“Now, let up until I wait on these customers,” said the old man, as he went to the door and let in a committee of women who were to buy some supplies for a church sociable. The women lined up on each side of the store, looking at the canned things on the shelves, and the old man was trying to be polite, when the bad boy opened the box and laid on the floor a stuffed rattlesnake that was as natural as life, and touched a rattle box in his pocket, and the trouble began. The women saw the snake curled up, ready to spring, and they all went through the door at once, tipping over everything that was loose, and screaming, while the old man, when he saw the snake, got into the front show window and trembled and yelled for the police.
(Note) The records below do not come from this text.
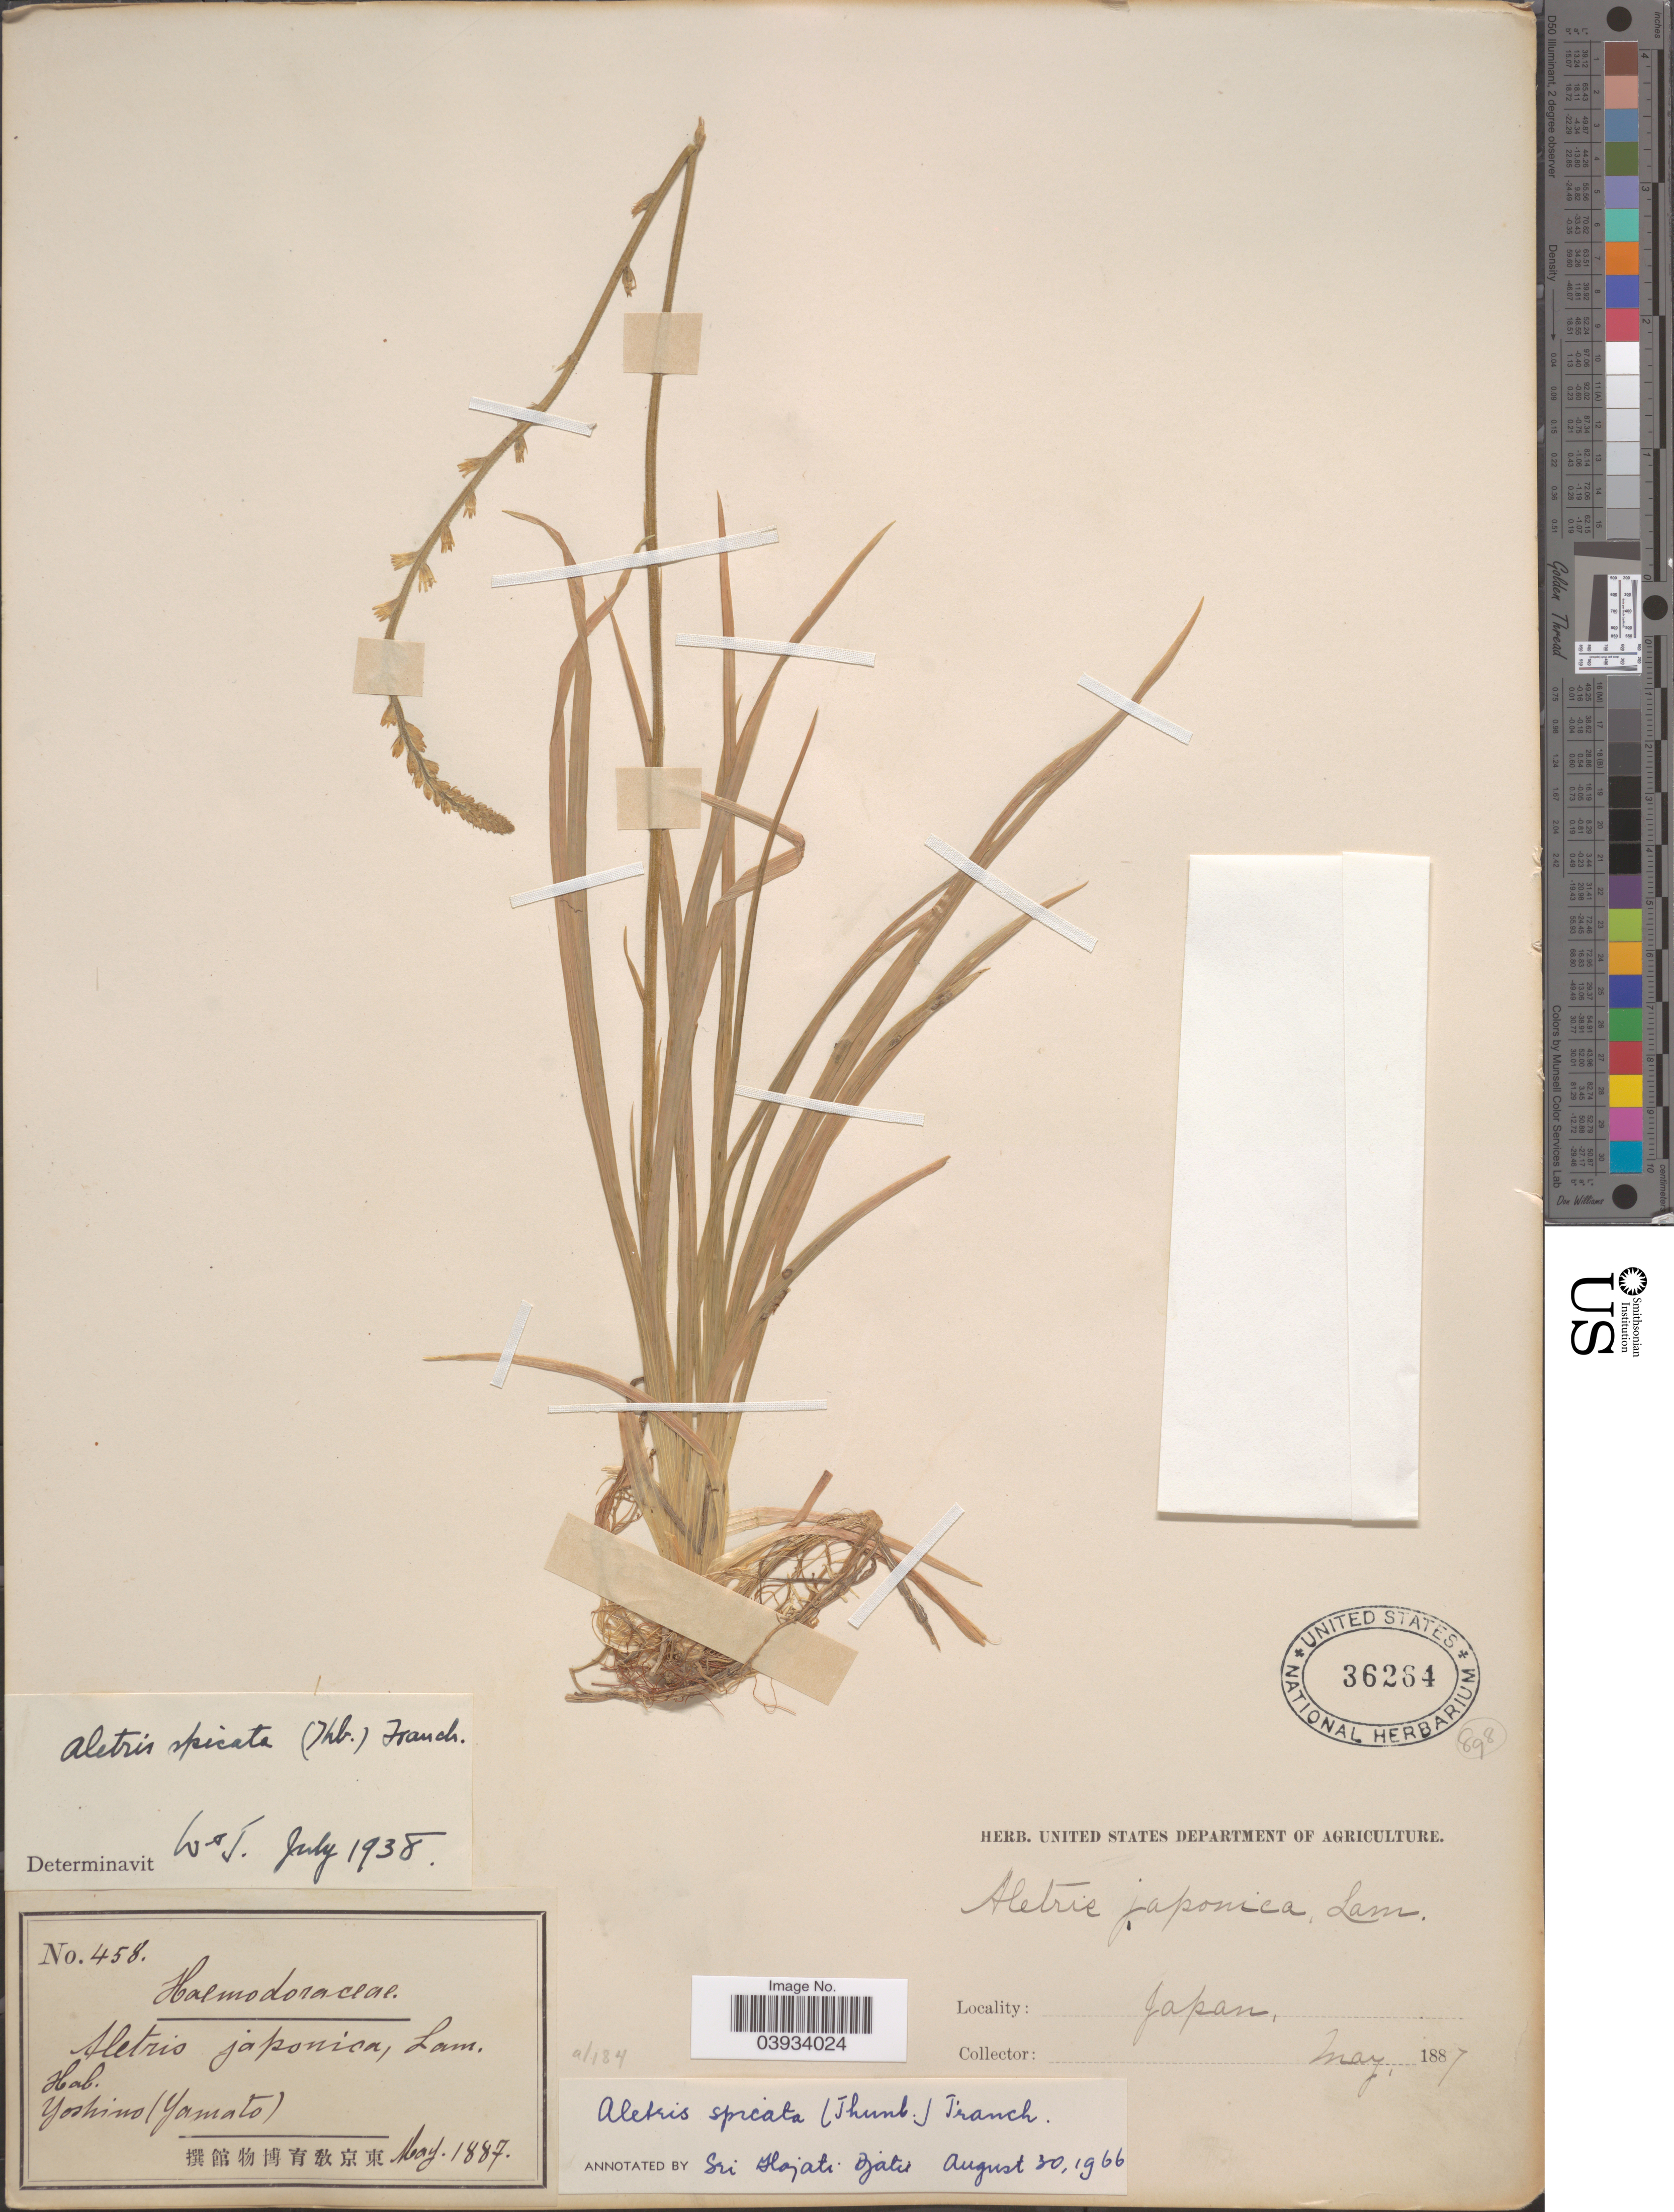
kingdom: Plantae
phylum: Tracheophyta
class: Liliopsida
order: Dioscoreales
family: Nartheciaceae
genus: Aletris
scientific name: Aletris spicata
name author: (Thunb.) Franch.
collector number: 458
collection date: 1887-05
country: Japan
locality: Yoshino (Yamato).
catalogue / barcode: US 36264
A policeman rushed in the store and when he saw the snake he backed out of the door, and the bad boy sat down on a box and began to eat some raisins out of a box, as though he was not particularly interested in the commotion.
“Arrest that boy with the snake,” said the groceryman.
“Come out of that wid your menagerie,” said the policeman, shaking his club.
{Illustration: “Arrest That Boy with the Rattlesnake,” Said the Groceryman.}
“Come in and get the snake if you want it,” said the boy, “I don't want it any more, anyway,” and he took the stuffed snake up by the head and laid it across his lap, and began to shake the rattles, and laugh at the groceryman and the policeman, and the crowd that had collected in front of the store. The policeman came in laughing, and the old groceryman crawled out of the show window, and all breathed free again, and finally the policeman went and drove the crowd away, and went on his beat again, after shaking his club at the boy; the groceryman, the snake and the cat remained in the store. The groceryman took a swig out of a bottle of whisky, to settle his nerves, and the took up his snake and pushed it towards the cat, which ran up a stepladder and yowled.
“Do you know, I kind of like you,” said the old groceryman, as he went up behind the bad boy and took him by the throat, “and I think it would be a great thing for the community if I should just choke you to death. You are worse than a mad dog, and you are just ruining my business.”
“I will give you just ten seconds to take you hand off my neck,” said the bad boy, pulling out a dollar watch, “and when the time is up, and you have not let loose of me, I will turn loose a couple of live snakes I have in my pocket, and some tarantulas, and you will probably be bitten and swell up like a poisoned pup, and die under the counter.”
“All right, let's be friends,” said the old man, as he let go of the bad boy. “If your parents and the rest of the community can stand having you around, alive, probably it is my duty to be a martyr, and stand my share, but you are very trying to the nerves. By the way, put that confounded stuffed snake in the ice box, and sit down here and tell me something. I saw your father on the street yesterday, and he is a sight. His stomach is twice as big around as it was, and he looks troubled. What has got into him?”